# TASK TO CARRY OUT:
Which lines in the rows below contain the word "Printed"? Return each of them in full.
━━━━━━━━━━━━━━━━
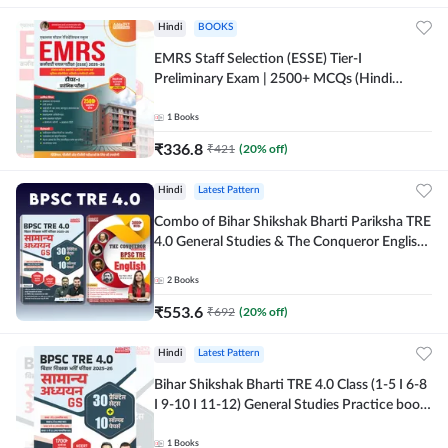
Hindi
BOOKS
EMRS Staff Selection (ESSE) Tier-I
Preliminary Exam | 2500+ MCQs (Hindi
Printed Edition) Book By Adda247
1
Books
₹
336.8
₹
421
(
20
% off)
Hindi
Latest Pattern
Combo of Bihar Shikshak Bharti Pariksha TRE
4.0 General Studies & The Conqueror English
Book (Hindi Printed Edition) By Adda247
2
Books
₹
553.6
₹
692
(
20
% off)
Hindi
Latest Pattern
Bihar Shikshak Bharti TRE 4.0 Class (1-5 I 6-8
I 9-10 I 11-12) General Studies Practice book
| 1700+ MCQs(Hindi Printed Edition) by
Adda247
1
Books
━━━━━━━━━━━━━━━━
# EXERCISE ANSWER:
Printed Edition) Book By Adda247
Book (Hindi Printed Edition) By Adda247
| 1700+ MCQs(Hindi Printed Edition) by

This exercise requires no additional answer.